I looked around and found that almost everyone was happy to be there. I was in a crowd of over 20,000, most of whom knew the words to lesser-known Bryan Adams hits. And all of a sudden that’s all that mattered. I stopped caring that I had to jump to see the top of Bryan Adams’ head and that the front of the crowd far enough for us to hear a cheer delay. People around me weren’t complaining. They weren’t even talking. They were singing.

27 January 2011

Veda goes to Jaipur

After the first half hour, I knew something was wrong. I could feel it, but couldn’t put my finger on it. It wasn’t a guilt-ridden feeling, the kind that makes your tongue slightly dry so that you have to swallow every so often to convince yourself and your body that you’re not to blame. All that I knew was that something wasn’t quite right, and it was bothering me, but only a little.

The session was titled ‘1857’, moderated by William Dalrymple (There were three others equally interesting to choose from but “You can’t go wrong with Dalrymple and 1857,” I told myself, and anyone else who asked.). I had reached a few minutes late but assumed I was on time.
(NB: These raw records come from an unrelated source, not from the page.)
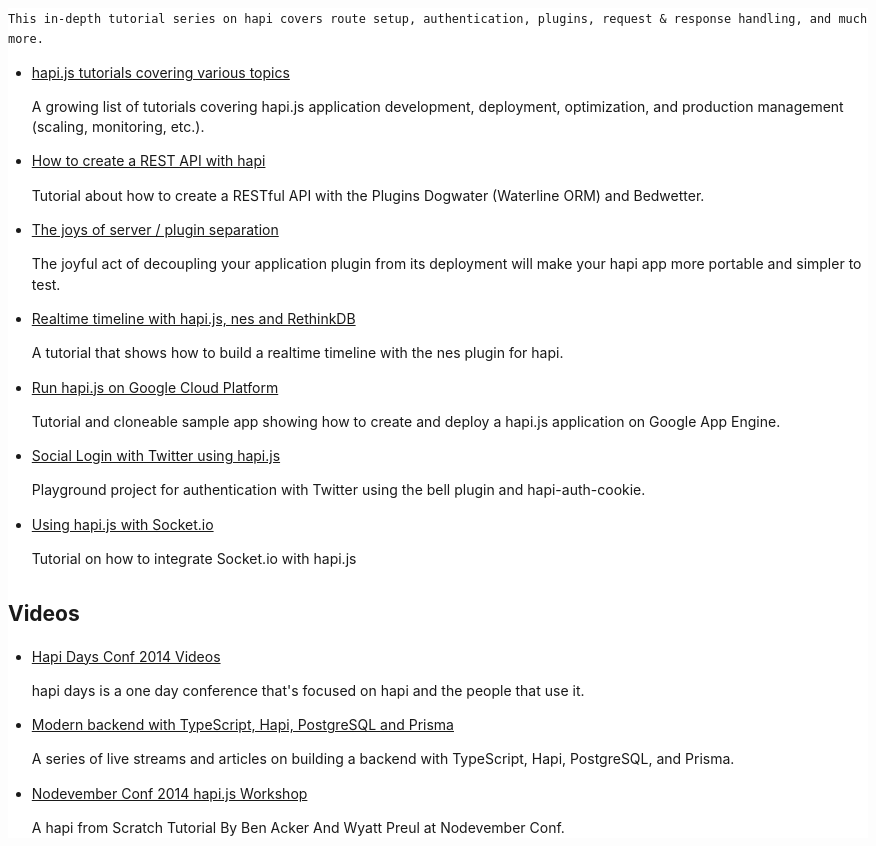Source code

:     This in-depth tutorial series on hapi covers route setup, authentication, plugins, request & response handling, and much more.

*   [hapi.js tutorials covering various topics](https://content.nanobox.io/tag/hapi.js/)

    A growing list of tutorials covering hapi.js application development, deployment, optimization, and production management (scaling, monitoring, etc.).

*   [How to create a REST API with hapi](http://blog.webkid.io/how-to-create-a-rest-api-with-hapi/)

    Tutorial about how to create a RESTful API with the Plugins Dogwater (Waterline ORM) and Bedwetter.

*   [The joys of server / plugin separation](https://hapipal.com/best-practices/server-plugin-separation)

    The joyful act of decoupling your application plugin from its deployment will make your hapi app more portable and simpler to test.

*   [Realtime timeline with hapi.js, nes and RethinkDB](http://mph-web.de/realtime-timeline-with-hapi-js-nes-and-rethinkdb/)

    A tutorial that shows how to build a realtime timeline with the nes plugin for hapi.

*   [Run hapi.js on Google Cloud Platform](https://cloud.google.com/nodejs/resources/frameworks/hapi)

    Tutorial and cloneable sample app showing how to create and deploy a hapi.js application on Google App Engine.

*   [Social Login with Twitter using hapi.js](http://mph-web.de/social-signup-with-twitter-using-hapi-js/)

    Playground project for authentication with Twitter using the bell plugin and hapi-auth-cookie.

*   [Using hapi.js with Socket.io](http://matt-harrison.com/using-hapi-js-with-socket-io/)

    Tutorial on how to integrate Socket.io with hapi.js


## <a name="videos"></a> Videos

*   [Hapi Days Conf 2014 Videos](https://www.youtube.com/playlist?list=PLzc1AUDlJ7WvcMnv3NaEwgh0i2nJKl0GX)

    hapi days is a one day conference that's focused on hapi and the people that use it.
    
*   [Modern backend with TypeScript, Hapi, PostgreSQL and Prisma](https://www.youtube.com/watch?v=d9v7umfMNkM&list=PLn2e1F9Rfr6k7ULe0gzQvtaXLoXrPqpki&index=2&ab_channel=Prisma)

    A series of live streams and articles on building a backend with TypeScript, Hapi, PostgreSQL, and Prisma.

*   [Nodevember Conf 2014 hapi.js Workshop](https://www.youtube.com/watch?v=TEKFocYepFY)

    A hapi from Scratch Tutorial By Ben Acker And Wyatt Preul at Nodevember Conf.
I wasn’t.

It was only later while talking about it to a friend that I realized what it was. No cell phones went off. No one talked, whispered or mouthed silently.

And once I realized, I started finding other things almost normal but not quite.

Everyone was on their best behavior – as though on a trip abroad for the first time and desperate to not to reveal their less-privileged origins. Yes, there was a crowd and yes, I did get jostled a bit, but now that a hypothesis was taking shape, I assumed it was by those to whom the names Coetze and Pamuk meant nothing and Kiran Desai sounded vaguely familiar. And of course it was alright that they didn’t know who Coetze and Pamuk were. But that weekend they’d find out and maybe buy themselves a personally inscribed book. Or so I thought.

There were no reserved seats and conversations (even lunches) with heroes were possible – sometimes without the pressure of saying something clever.

Conversations seemed to break out everywhere. They began with smiles and were propelled with the conviction that everyone present was part of the same club. I caught someone’s eye in the middle of a crowded session. We were both standing with several people between us, but we knew we were friends. We had both chuckled to ourselves, one of few to who found humour in that particular discussion.

Each day I’d read accounts of the festival full of with quotes and mugshots of people, important enough to be quoted, with whom I’d shared a coffee with and (hopefully) a witty punchline.

And at the end I thought about how, if not for Jaipur Literature Festival, Chimamanda Adichie’s Nigerian riot victims and Irvine Welsh’s Skag Boys would continue to sound exactly the same in my head.